SpaceX's Falcon 9 rockets were outfitted with "grid fins," heat-resistant wings that helped steer the 230-foot-tall booster through the atmosphere. It had a quartet of landing legs that would unfurl just before touching down on an autonomous platform, 300 feet long by 170 feet wide, that the company called a "droneship."
And when the rockets crashed, Musk dubbed the fireballs not explosions but "rapid unscheduled disassemblies."
At first, there were a fair number of them, a parade of fireballs, one after the other.
In 2014, a rocket hovered over the ocean, then tipped over and scattered debris across the water's surface. In early 2015, one slammed into the droneship — "close but no cigar" Musk tweeted at the time. A few months later, another crashed and burned.
The company eventually released a blooper reel of its rockets blowing up, with a caption for one crash that read, "Well, technically, it did land ... just not in one piece."
To some in the space industry, the embrace of failure was refreshing. When NASA veterans visited Reisman at SpaceX, he said they'd tell him "this place reminds me a lot of what NASA was like during Apollo. So it was kind of like it was almost like taking NASA back to its roots."
Then, in December 2015, another Falcon 9 landed just as an ominous thunder cascaded over Cape Canaveral.
Another explosion, Musk thought.
But this time, when the smoke cleared, there was no fire. Just a rocket standing triumphantly on a landing pad on the Cape. The sound Musk heard was a sonic boom, not a detonation.

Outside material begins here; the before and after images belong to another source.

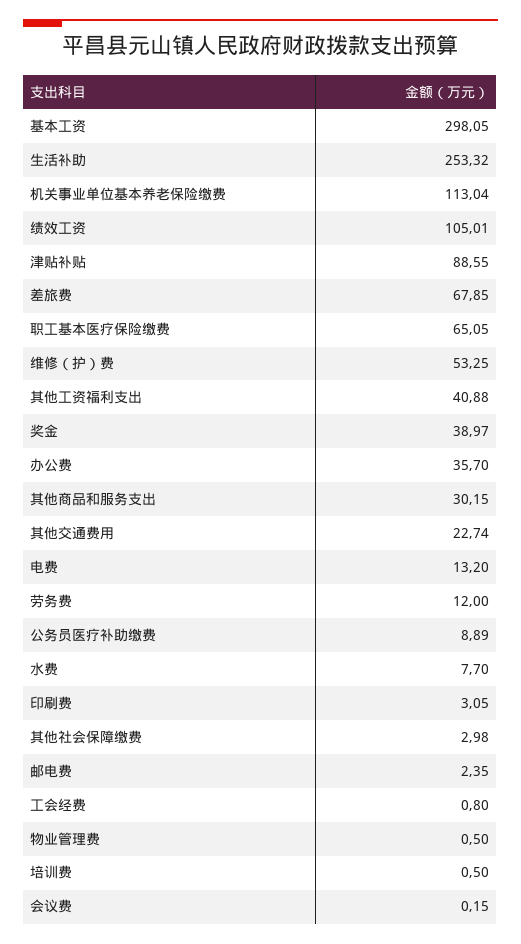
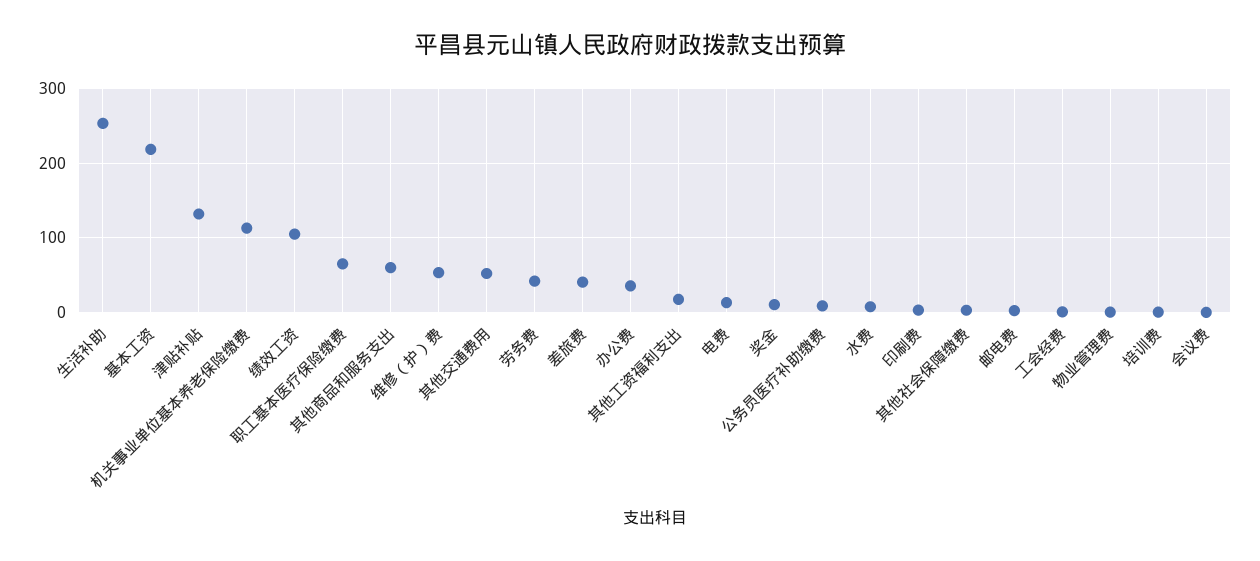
  {
-   "基本工资": 298.05,
+   "基本工资": 220,
    "生活补助": 253.32,
    "机关事业单位基本养老保险缴费": 113.04,
    "绩效工资": 105.01,
-   "津贴补贴": 88.55,
+   "津贴补贴": 130,
-   "差旅费": 67.85,
+   "差旅费": 40,
    "职工基本医疗保险缴费": 65.05,
    "维修（护）费": 53.25,
-   "其他工资福利支出": 40.88,
+   "其他工资福利支出": 20,
-   "奖金": 38.97,
+   "奖金": 10,
    "办公费": 35.7,
-   "其他商品和服务支出": 30.15,
+   "其他商品和服务支出": 60,
-   "其他交通费用": 22.74,
+   "其他交通费用": 50,
    "电费": 13.2,
-   "劳务费": 12,
+   "劳务费": 40,
    "公务员医疗补助缴费": 8.89,
    "水费": 7.7,
    "印刷费": 3.05,
    "其他社会保障缴费": 2.98,
    "邮电费": 2.35,
    "工会经费": 0.8,
    "物业管理费": 0.5,
    "培训费": 0.5,
    "会议费": 0.15
  }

"You have to learn those hard lessons," Shotwell said. "I think sometimes the aerospace industry shies away from failure in the development phase. It looks bad politically. It's tough. And the media certainly makes a lot of failures. But, candidly, that's the best way to learn — to push your systems to their limit, which includes your people systems and your processes, and learn where you're weak and make things better."
A mock-up of the SpaceX Dragon capsule for crew members is seen in 2018. Four years earlier, NASA awarded contracts to SpaceX and Boeing to ferry astronauts to the International Space Station. The first such SpaceX flight is set for later this month.